Problem requirements: Would you repeat exactly the part of the listing below that runs from the line containing "1107 13 84.94" down to the line containing "1066 602 7.99", inclusive, and nothing else?

Record excerpts:
════

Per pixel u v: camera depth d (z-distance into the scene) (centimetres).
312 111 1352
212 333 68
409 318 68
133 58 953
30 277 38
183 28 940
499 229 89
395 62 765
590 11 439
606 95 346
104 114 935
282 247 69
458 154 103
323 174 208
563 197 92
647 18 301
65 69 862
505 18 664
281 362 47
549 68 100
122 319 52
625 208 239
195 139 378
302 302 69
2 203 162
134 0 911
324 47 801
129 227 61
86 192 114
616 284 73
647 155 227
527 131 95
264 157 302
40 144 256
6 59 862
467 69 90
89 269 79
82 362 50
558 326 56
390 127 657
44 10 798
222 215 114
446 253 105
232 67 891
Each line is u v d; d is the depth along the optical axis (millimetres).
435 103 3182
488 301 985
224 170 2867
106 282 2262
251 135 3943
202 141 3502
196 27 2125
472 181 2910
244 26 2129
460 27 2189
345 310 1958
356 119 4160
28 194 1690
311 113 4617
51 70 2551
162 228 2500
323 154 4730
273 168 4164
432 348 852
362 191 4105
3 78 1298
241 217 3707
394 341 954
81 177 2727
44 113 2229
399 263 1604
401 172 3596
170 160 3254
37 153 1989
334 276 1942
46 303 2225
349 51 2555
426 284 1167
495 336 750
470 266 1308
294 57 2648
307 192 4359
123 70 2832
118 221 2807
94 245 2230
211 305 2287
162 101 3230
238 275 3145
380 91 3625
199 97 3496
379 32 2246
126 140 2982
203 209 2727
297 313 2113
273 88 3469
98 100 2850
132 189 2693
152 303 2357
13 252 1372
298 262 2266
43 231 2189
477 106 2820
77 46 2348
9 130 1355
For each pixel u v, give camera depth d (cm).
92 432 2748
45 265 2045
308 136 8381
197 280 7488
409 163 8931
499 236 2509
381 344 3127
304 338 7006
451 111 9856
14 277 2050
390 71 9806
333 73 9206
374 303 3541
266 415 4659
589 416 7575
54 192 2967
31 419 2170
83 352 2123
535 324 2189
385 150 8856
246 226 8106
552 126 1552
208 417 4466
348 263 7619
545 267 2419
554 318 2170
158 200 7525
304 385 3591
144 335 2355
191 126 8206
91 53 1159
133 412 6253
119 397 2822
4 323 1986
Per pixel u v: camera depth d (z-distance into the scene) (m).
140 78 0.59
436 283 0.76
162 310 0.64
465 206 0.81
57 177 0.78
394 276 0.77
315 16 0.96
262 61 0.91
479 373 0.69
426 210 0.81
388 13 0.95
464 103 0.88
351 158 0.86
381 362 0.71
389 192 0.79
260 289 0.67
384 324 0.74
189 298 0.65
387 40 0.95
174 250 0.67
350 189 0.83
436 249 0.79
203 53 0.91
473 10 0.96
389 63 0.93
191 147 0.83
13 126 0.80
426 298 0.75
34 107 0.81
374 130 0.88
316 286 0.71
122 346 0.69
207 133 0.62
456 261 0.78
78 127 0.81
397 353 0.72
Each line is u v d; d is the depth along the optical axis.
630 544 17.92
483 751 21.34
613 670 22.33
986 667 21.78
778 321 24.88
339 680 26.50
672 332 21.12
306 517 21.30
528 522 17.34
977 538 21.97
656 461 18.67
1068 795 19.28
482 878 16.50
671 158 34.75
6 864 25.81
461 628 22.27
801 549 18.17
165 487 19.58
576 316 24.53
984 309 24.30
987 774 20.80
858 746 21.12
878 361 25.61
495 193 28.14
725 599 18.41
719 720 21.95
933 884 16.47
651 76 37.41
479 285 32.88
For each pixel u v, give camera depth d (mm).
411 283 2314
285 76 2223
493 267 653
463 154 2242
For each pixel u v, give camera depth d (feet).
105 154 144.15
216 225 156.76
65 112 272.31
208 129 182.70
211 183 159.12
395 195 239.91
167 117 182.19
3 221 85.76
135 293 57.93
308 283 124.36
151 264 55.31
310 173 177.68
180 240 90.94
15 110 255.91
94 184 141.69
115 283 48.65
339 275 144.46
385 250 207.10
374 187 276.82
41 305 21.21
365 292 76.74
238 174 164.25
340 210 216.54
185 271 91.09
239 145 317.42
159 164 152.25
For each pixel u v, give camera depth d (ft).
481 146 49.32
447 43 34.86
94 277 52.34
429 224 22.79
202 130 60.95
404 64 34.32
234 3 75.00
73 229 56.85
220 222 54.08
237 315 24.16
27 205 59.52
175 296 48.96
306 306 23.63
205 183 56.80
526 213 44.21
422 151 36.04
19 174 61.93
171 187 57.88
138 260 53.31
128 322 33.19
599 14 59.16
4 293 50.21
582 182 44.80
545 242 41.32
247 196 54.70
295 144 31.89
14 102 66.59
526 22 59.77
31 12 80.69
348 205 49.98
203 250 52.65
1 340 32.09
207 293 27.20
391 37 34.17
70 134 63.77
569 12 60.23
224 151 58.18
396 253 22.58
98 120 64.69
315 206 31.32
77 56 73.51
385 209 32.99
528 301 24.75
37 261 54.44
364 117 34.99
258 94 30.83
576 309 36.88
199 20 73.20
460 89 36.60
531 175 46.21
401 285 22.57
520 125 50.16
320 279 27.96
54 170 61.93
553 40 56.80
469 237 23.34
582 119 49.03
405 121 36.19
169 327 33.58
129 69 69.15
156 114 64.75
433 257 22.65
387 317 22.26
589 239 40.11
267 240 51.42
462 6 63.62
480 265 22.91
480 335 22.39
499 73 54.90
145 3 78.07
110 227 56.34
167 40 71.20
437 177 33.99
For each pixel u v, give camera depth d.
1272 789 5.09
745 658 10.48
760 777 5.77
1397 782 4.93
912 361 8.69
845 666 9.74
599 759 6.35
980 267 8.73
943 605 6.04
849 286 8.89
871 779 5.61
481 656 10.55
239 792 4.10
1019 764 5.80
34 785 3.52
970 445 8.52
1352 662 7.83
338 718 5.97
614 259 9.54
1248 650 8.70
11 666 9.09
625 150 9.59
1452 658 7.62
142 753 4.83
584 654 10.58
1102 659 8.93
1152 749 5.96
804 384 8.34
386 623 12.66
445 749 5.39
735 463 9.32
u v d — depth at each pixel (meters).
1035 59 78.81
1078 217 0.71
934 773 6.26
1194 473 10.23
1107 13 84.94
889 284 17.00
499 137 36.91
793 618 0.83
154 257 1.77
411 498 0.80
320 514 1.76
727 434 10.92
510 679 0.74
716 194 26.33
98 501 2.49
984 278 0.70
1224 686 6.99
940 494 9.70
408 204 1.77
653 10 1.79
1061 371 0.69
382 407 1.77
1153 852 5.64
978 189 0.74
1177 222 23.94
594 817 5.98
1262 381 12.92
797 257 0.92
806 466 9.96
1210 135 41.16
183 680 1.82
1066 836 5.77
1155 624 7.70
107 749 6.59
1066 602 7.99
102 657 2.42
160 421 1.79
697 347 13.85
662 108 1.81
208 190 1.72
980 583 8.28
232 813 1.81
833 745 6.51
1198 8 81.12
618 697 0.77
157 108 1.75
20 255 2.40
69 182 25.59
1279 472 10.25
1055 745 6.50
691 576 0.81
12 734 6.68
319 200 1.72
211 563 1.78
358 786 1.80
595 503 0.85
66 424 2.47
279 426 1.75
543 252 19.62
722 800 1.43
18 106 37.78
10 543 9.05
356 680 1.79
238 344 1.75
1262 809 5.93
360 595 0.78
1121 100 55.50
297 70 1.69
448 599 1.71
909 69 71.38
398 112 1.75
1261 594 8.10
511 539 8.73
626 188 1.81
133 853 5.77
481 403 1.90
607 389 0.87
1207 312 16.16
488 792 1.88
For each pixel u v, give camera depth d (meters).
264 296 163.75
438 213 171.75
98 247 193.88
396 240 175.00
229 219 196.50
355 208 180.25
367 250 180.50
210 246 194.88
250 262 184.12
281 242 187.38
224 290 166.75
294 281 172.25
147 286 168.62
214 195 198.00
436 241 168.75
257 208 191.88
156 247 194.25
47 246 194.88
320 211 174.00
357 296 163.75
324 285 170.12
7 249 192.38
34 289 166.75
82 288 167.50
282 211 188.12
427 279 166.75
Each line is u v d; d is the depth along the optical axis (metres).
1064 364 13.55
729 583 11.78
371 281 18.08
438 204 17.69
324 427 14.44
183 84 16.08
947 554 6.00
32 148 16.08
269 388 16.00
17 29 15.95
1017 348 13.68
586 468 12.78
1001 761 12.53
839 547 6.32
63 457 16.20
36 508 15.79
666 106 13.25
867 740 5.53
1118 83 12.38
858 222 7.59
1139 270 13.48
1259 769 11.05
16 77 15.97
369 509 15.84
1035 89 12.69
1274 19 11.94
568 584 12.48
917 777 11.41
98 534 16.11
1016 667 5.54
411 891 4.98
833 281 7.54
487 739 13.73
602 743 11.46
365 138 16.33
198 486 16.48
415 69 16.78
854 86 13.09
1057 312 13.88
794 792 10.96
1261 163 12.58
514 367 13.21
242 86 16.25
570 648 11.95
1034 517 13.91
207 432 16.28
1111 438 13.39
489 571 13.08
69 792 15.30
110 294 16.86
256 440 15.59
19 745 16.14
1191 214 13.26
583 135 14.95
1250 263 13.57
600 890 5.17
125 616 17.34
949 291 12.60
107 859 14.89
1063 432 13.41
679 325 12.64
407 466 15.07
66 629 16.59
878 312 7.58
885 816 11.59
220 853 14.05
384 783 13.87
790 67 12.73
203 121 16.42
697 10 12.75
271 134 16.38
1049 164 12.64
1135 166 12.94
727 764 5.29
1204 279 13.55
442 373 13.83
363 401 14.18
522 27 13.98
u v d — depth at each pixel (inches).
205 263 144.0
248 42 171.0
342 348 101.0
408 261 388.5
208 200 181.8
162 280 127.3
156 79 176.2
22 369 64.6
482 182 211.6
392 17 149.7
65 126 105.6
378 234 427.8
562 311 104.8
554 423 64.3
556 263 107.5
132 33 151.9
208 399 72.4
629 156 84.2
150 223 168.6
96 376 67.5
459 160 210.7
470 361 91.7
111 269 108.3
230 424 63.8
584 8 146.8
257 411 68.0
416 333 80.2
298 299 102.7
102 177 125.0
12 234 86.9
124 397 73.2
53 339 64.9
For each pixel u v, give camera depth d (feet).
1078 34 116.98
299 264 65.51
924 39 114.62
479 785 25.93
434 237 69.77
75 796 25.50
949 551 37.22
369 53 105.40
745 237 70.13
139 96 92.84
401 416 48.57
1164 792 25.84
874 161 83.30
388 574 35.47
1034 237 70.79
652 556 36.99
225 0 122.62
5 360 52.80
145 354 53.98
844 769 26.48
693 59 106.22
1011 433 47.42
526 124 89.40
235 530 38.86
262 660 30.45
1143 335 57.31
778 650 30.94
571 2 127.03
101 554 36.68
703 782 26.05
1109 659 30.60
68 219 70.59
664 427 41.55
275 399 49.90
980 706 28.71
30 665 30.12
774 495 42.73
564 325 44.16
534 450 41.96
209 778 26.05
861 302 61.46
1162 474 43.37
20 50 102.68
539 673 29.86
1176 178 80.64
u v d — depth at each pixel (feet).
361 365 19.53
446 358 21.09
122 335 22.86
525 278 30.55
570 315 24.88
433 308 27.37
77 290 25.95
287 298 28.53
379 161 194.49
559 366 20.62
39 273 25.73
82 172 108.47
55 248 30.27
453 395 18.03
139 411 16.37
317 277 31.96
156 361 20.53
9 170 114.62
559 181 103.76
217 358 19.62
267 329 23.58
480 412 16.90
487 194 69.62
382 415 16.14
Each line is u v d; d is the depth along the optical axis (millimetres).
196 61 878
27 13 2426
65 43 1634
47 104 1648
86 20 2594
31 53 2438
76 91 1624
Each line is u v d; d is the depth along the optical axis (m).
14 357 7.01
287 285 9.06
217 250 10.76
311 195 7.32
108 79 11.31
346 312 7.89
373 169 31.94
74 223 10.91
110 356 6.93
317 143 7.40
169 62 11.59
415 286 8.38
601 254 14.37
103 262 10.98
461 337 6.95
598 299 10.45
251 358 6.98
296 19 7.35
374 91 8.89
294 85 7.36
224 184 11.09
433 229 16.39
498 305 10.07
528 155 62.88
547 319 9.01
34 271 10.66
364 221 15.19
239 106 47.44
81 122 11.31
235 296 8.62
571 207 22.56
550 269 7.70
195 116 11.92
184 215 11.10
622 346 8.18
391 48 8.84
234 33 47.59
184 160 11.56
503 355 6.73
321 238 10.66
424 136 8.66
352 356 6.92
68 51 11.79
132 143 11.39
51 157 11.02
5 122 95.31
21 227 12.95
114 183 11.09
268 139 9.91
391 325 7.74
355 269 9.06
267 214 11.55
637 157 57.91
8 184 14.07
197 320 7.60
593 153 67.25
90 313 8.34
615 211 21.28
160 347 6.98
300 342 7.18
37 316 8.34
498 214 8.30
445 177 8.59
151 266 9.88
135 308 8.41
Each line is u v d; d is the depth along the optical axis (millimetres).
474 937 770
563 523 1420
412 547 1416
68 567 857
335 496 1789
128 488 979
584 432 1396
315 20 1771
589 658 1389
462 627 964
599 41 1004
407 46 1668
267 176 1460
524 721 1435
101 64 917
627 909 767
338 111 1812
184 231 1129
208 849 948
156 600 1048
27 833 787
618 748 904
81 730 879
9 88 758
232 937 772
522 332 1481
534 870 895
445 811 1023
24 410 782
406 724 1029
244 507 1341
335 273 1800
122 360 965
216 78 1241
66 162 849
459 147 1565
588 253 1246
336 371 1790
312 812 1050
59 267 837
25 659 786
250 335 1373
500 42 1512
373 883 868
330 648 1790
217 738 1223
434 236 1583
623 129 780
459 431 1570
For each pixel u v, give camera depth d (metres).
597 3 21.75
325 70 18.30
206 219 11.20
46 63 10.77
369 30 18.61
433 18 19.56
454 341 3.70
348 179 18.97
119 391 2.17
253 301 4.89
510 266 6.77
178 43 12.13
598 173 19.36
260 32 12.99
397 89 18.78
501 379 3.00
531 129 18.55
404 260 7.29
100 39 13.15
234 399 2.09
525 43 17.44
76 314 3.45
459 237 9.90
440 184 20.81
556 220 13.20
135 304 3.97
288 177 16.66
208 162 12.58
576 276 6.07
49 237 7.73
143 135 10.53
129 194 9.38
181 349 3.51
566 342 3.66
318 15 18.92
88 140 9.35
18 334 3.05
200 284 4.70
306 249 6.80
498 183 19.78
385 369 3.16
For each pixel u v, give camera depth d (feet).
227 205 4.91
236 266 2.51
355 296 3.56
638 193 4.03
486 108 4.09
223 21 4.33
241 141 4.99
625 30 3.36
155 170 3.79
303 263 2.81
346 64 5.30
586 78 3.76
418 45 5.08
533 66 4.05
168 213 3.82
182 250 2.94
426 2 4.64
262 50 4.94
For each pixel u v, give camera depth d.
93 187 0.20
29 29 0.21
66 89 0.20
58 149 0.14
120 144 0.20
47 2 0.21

════

Reply to the task:
1107 13 84.94
889 284 17.00
499 137 36.91
793 618 0.83
154 257 1.77
411 498 0.80
320 514 1.76
727 434 10.92
510 679 0.74
716 194 26.33
98 501 2.49
984 278 0.70
1224 686 6.99
940 494 9.70
408 204 1.77
653 10 1.79
1061 371 0.69
382 407 1.77
1153 852 5.64
978 189 0.74
1177 222 23.94
594 817 5.98
1262 381 12.92
797 257 0.92
806 466 9.96
1210 135 41.16
183 680 1.82
1066 836 5.77
1155 624 7.70
107 749 6.59
1066 602 7.99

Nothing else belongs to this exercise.